Troubleshooting (Virtual Machine)

Can't Connect to VM Console

Error connecting: Cannot connect to host... or Can't connect to MKS...

This is caused by a TCP connection failure to the ESX server the VM is hosted on. Using telnet or a port test utility, confirm you can connect on both TCP 902 and 443 from your machine to the ESX server.
If the problem is affecting a single ESX that previously worked, restart the management services on that ESX

Can't Deploy VM

The VirtualCenter server is unable to decrypt passwords stored in the customization specification

Bizarrely caused by the Virtual Centre running out of disk space, free up some space and all will be well.
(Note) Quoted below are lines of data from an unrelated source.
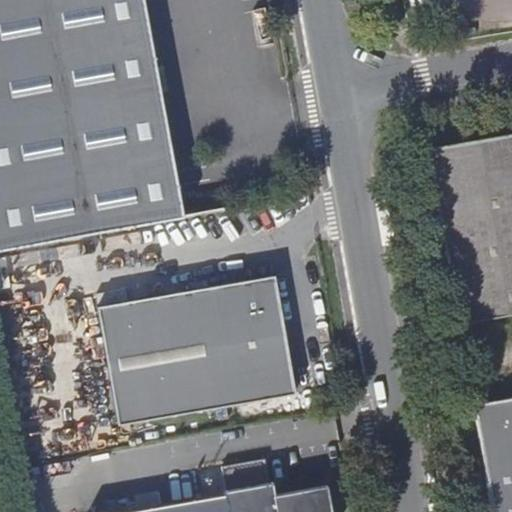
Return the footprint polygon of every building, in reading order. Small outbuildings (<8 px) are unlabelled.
[(0,0),(0,245),(170,215),(159,157),(170,155),(140,0),(0,0)] [(511,135),(428,149),(459,324),(511,314),(511,135)] [(170,155),(159,157),(170,215),(181,213),(170,155)] [(116,422),(294,392),(285,342),(279,343),(276,325),(282,323),(273,273),(96,303),(116,422)] [(511,511),(511,396),(473,403),(491,511),(511,511)] [(218,461),(222,486),(270,477),(268,466),(253,455),(218,461)] [(270,477),(222,486),(224,498),(141,511),(331,511),(326,481),(272,491),(270,477)]
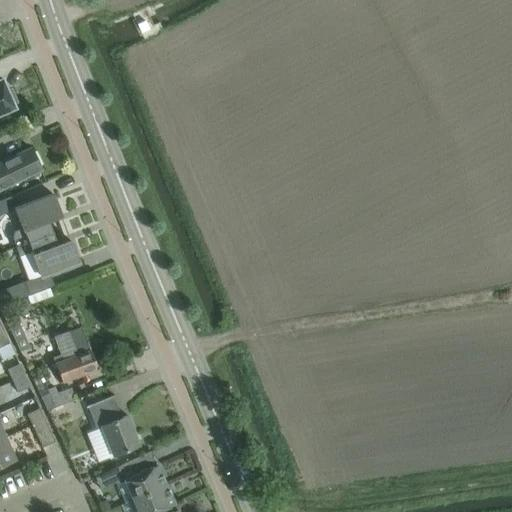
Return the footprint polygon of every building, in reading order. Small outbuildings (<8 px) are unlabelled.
[(0,113),(14,108),(12,104),(15,102),(10,89),(6,91),(1,79),(1,78),(0,78),(0,113)] [(0,132),(8,128),(4,118),(0,119),(0,132)] [(12,157),(0,163),(0,188),(22,177),(40,169),(30,148),(12,157)] [(52,233),(47,220),(60,216),(51,194),(14,208),(21,227),(13,230),(11,238),(15,247),(27,242),(52,233)] [(52,233),(27,242),(15,247),(18,257),(31,252),(40,276),(78,262),(69,240),(57,245),(52,233)] [(0,290),(0,305),(28,295),(23,282),(0,290)] [(52,359),(62,384),(97,370),(79,327),(54,338),(61,355),(52,359)] [(5,370),(10,381),(22,376),(17,365),(5,370)] [(27,387),(22,376),(10,381),(16,393),(27,387)] [(47,390),(55,409),(74,402),(69,389),(56,394),(53,387),(47,390)] [(138,445),(126,415),(121,418),(112,397),(113,396),(113,395),(85,406),(85,407),(86,407),(95,429),(100,427),(112,455),(138,445)] [(26,415),(31,426),(44,420),(39,409),(26,415)] [(54,442),(44,420),(31,426),(41,447),(54,442)] [(0,465),(14,459),(5,438),(0,439),(0,465)] [(150,451),(118,466),(94,477),(101,489),(116,482),(125,503),(165,484),(150,451)] [(174,504),(165,484),(125,503),(125,504),(124,505),(127,511),(157,511),(171,506),(174,504)]
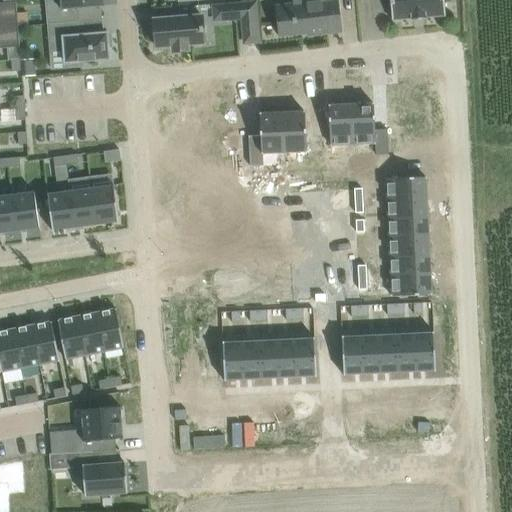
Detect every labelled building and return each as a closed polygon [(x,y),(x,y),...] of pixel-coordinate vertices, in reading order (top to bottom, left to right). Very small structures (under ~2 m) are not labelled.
[(46,0),(49,24),(80,21),(78,7),(105,5),(104,0),(46,0)] [(276,6),(280,36),(309,33),(309,36),(343,32),(338,0),(320,0),(321,0),(276,6)] [(390,0),(392,20),(445,16),(444,0),(390,0)] [(0,25),(18,24),(17,16),(16,2),(4,3),(0,3),(0,25)] [(242,3),(230,4),(231,20),(242,19),(242,25),(258,24),(257,2),(255,2),(242,3)] [(28,15),(17,16),(18,24),(18,29),(29,28),(28,15)] [(203,15),(155,19),(155,22),(151,22),(153,35),(156,35),(157,47),(173,46),(173,52),(189,50),(189,44),(205,43),(203,15)] [(80,22),(49,24),(51,51),(65,50),(66,68),(83,66),(83,61),(110,59),(109,48),(113,47),(112,38),(107,38),(106,35),(81,37),(81,35),(80,22)] [(18,24),(0,25),(0,48),(8,48),(20,47),(18,29),(18,24)] [(20,47),(8,48),(9,60),(12,60),(21,59),(20,47)] [(21,59),(12,60),(13,71),(22,71),(21,63),(21,59)] [(35,62),(21,63),(22,71),(22,77),(23,77),(29,76),(35,76),(36,75),(35,62)] [(24,96),(15,96),(16,108),(25,108),(24,96)] [(374,103),(352,104),(354,144),(376,143),(376,154),(389,153),(388,141),(388,129),(376,130),(374,103)] [(352,104),(329,105),(331,145),(354,144),(352,104)] [(25,108),(16,108),(17,120),(26,120),(25,108)] [(306,111),(283,113),(285,153),(307,152),(306,111)] [(261,135),(249,136),(251,166),(264,166),(264,154),(285,153),(283,113),(260,114),(261,135)] [(27,132),(18,132),(19,144),(28,144),(27,132)] [(121,149),(105,151),(106,162),(122,160),(121,149)] [(78,154),(66,156),(67,165),(79,163),(78,154)] [(66,156),(54,157),(55,166),(67,165),(66,156)] [(20,157),(8,158),(9,167),(21,166),(20,157)] [(8,158),(0,158),(0,167),(9,167),(8,158)] [(427,177),(387,179),(388,199),(428,197),(427,177)] [(113,186),(92,189),(97,224),(118,221),(118,223),(119,223),(114,184),(113,185),(113,186)] [(363,188),(355,189),(355,201),(364,200),(363,188)] [(92,189),(71,191),(75,227),(97,224),(92,189)] [(49,193),(48,193),(53,231),(54,231),(54,230),(75,227),(71,191),(49,194),(49,193)] [(35,192),(13,195),(17,231),(40,228),(35,192)] [(13,195),(0,196),(0,232),(17,231),(13,195)] [(206,233),(203,233),(204,246),(248,244),(246,196),(216,198),(217,215),(205,216),(206,233)] [(428,197),(388,199),(389,218),(429,216),(428,197)] [(364,200),(355,201),(356,213),(364,212),(364,200)] [(429,216),(389,218),(389,237),(429,236),(429,216)] [(364,220),(356,220),(357,232),(365,232),(364,220)] [(429,236),(389,237),(390,257),(430,255),(429,236)] [(248,244),(204,246),(205,261),(207,261),(208,278),(228,277),(228,292),(264,291),(264,272),(250,273),(248,244)] [(430,255),(390,257),(391,276),(431,274),(430,255)] [(367,265),(358,265),(359,277),(367,277),(367,265)] [(431,274),(391,276),(392,296),(432,294),(431,274)] [(367,277),(359,277),(360,290),(368,289),(367,277)] [(405,303),(396,304),(397,315),(405,314),(405,303)] [(423,303),(414,303),(415,314),(423,313),(423,303)] [(396,304),(388,304),(388,315),(397,315),(396,304)] [(360,305),(352,306),(352,317),(361,316),(360,305)] [(369,305),(360,305),(361,316),(369,316),(369,305)] [(303,308),(295,309),(295,319),(304,319),(303,308)] [(117,309),(97,313),(105,352),(124,348),(117,309)] [(295,309),(286,309),(287,320),(295,319),(295,309)] [(259,310),(250,311),(251,322),(259,321),(259,310)] [(268,310),(259,310),(259,321),(268,321),(268,310)] [(241,311),(232,312),(233,322),(241,322),(241,311)] [(97,313),(78,316),(86,355),(105,352),(97,313)] [(59,319),(58,319),(66,359),(86,355),(78,316),(60,320),(59,319)] [(51,322),(32,325),(40,364),(60,360),(52,321),(51,321),(51,322)] [(32,325),(14,329),(21,368),(40,364),(32,325)] [(14,329),(0,331),(0,359),(2,372),(21,368),(14,329)] [(433,333),(416,334),(417,371),(435,370),(435,371),(436,371),(434,332),(433,332),(433,333)] [(404,334),(398,335),(399,372),(417,371),(416,334),(404,334)] [(380,335),(362,336),(363,373),(381,373),(380,335)] [(398,335),(380,335),(381,373),(399,372),(398,335)] [(344,336),(343,336),(344,376),(346,376),(346,374),(363,373),(362,336),(344,337),(344,336)] [(314,339),(296,339),(298,377),(316,376),(316,377),(317,377),(315,337),(314,337),(314,339)] [(296,339),(278,340),(280,377),(298,377),(296,339)] [(278,340),(260,341),(262,378),(280,377),(278,340)] [(225,341),(223,342),(225,381),(227,381),(226,380),(244,379),(242,342),(225,343),(225,341)] [(260,341),(242,342),(244,379),(262,378),(260,341)] [(121,376),(110,378),(112,387),(123,385),(121,376)] [(110,378),(99,381),(101,389),(112,387),(110,378)] [(83,384),(72,386),(73,395),(84,392),(83,384)] [(65,387),(54,390),(56,398),(67,396),(65,387)] [(38,393),(27,395),(28,404),(39,401),(38,393)] [(27,395),(16,397),(17,406),(28,404),(27,395)] [(94,451),(117,450),(116,439),(124,438),(121,406),(81,409),(83,429),(50,432),(52,453),(70,452),(94,451)] [(94,451),(70,452),(70,453),(71,468),(83,467),(86,496),(128,492),(126,463),(122,463),(95,465),(94,451)] [(0,511),(10,511),(10,497),(30,496),(27,460),(0,465),(0,511)]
A general system error occurred: Failed to create journal file provider

Check ESX disks are not full

Customization of the guest operating system 'winLonghornGuest' is not supported in this configuration. Microsoft Vista (TM) and Linux guests with Logical Volume Manager are supported only for recent ESX host and VMware Tools versions.
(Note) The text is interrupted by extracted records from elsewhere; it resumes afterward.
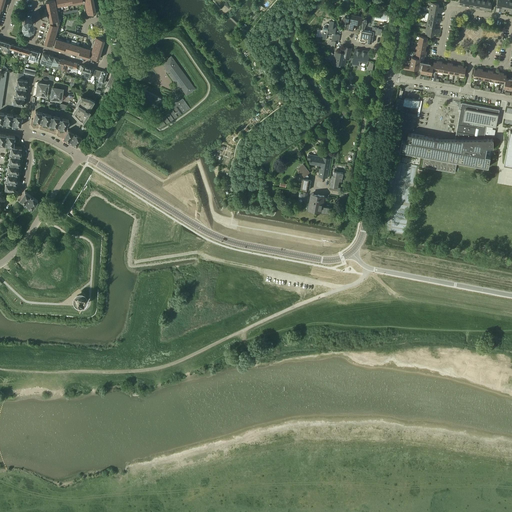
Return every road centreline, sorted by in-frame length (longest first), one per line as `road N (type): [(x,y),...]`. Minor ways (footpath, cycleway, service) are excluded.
road 1 (tertiary): [(351,252),(327,260),(229,240),(88,160)]
road 2 (track): [(310,0),(274,40),(299,86),(300,109),(290,124),(255,142),(243,169),(245,201)]
road 3 (track): [(237,332),(152,368),(0,367)]
road 4 (unclassified): [(511,295),(373,270),(351,252)]
road 5 (tertiary): [(351,252),(362,234),(387,98)]
road 6 (track): [(237,332),(359,281),(368,268)]
road 7 (residential): [(471,59),(440,51),(450,9),(511,21)]
road 8 (residential): [(317,184),(349,193),(369,95)]
road 9 (unclassified): [(0,263),(79,157)]
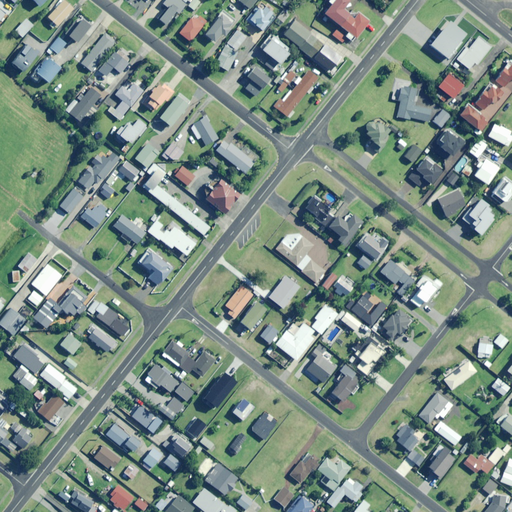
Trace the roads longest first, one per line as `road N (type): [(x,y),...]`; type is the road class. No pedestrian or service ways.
road 1 (residential): [(101,0),(296,149)]
road 2 (residential): [(476,286),(296,149)]
road 3 (residential): [(313,128),(489,270)]
road 4 (residential): [(176,302),(353,442)]
road 5 (tertiary): [(28,488),(161,321)]
road 6 (residential): [(353,442),(476,286)]
road 7 (tertiary): [(176,302),(296,149)]
road 8 (tertiary): [(313,128),(418,0)]
road 9 (residential): [(54,238),(161,321)]
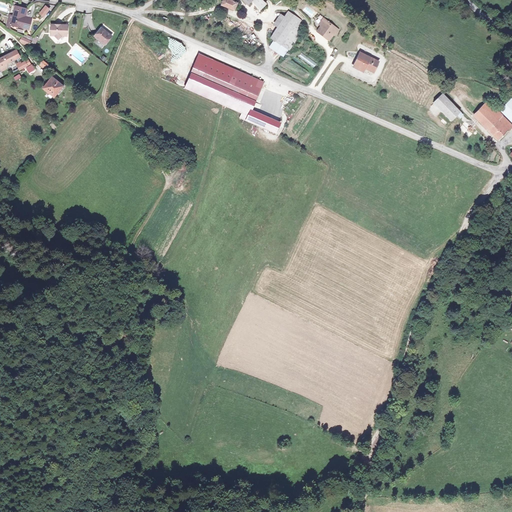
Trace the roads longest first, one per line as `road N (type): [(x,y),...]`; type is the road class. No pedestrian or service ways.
road 1 (track): [(134,15),(104,102),(155,142),(168,183),(132,241),(145,303),(135,352),(139,454),(132,491),(148,503),(205,488),(282,507),(329,488),(367,453)]
road 2 (tertiary): [(71,0),(134,15),(498,172)]
road 3 (unclassified): [(498,172),(407,336),(367,453)]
Caused by you trying to deploy a guest customised Windows 2008 template, where the OS of the source template is set to Windows 2008(!). Essentially Win2008 is only barely supported in ESX3.5. Setting the source machine to Vista should resolve this issue.
With Windows 2008 R2 templates the above fix has been seen to not work, in which case
1. Deploy a clone (with no guest customisation)
2. Perform a Sysprep

Can't Start VM

HA Admission Control

Can't start VM as doing so wouldn't leave enough failover capacity in order to be able to restart failed VM's should an ESX fail. Options are to
- Reduce resource usage of VM's that are already running
- Increase cluster capacity
- Reduce the cluster's failover capacity, or allow constraints violations
If no VM's have been recently added to the cluster, its likely that the HA agent on one of the ESX's has stopped functioning, in which case, within the cluster, one of the ESX's will have a red warning/exclamation triangle. If so you can restart HA on that ESX;
1. Highlight this VM, on the Summary tab you should see a notice regarding HA problems
2. Run the Reconfigure for HA command, this will re-install the HA agent on the ESX

Failed to relocate virtual machine

DRS is attempting to relocate a VM at power up, and this relocation failing
- Reattempt to power on machine
- Manually migrate to a less loaded ESX and reattempt power on

Access to VMFS storage

ESX may have lost connectivity to VMFS partition on which VM resides

VMFS full

If VMFS is full, the ESX won't be able to write to the VM's logs when it starts it up, causing VM start-up to fail

ESX licensing

Either ESX isn't licensed, or has lost contact with the license server (VI3) for a long period of time

Waiting for question to be answered

Generally after changes (such as cold migrations or new deployments), a VM may need to have a question answered before it can continue to power on

Could not power on VM: No swap file. Failed to power on VM

The ESX you're starting the VM up on can't get proper access the VM's files, either because
- The VM is already powered up on another ESX
- The VM is already powered up (but shows as down on the VI Client)
- The VM's files have been corrupted / locked

Is the VM actually powered off?
- If the VM responds to ping and RDP/VNC/SSH etc (as appropriate) then proceed to VM is Powered On, but appears Powered Off
Has an ESX recently failed?
- If the ESX the virtual is/was on has recently failed and HA's isolation response is set to leave powered-on then its possible that only the ESX's network connections have failed, and the virtual machines are still running on the ESX, but are isolated from the network.
  - To cause a full HA failover, pull the power cables out of the ESX to kill it completely
  - Alternatively, attempt to restore network connectivity to allow the VM's to be reachable again
- If the ESX the virtual is/was on has recently failed its possible that the file lock times have not yet expired (or are being kept updated).
  - If you're able to get a console onto the failed ESX, ensure it has fully failed (powered off or PSOD). If not, power it off to ensure its not failed enough to stop VM's running, but not enough to stop updating the file locks. HA will restart the VM if its still a very recent failure, else restart the VM manually.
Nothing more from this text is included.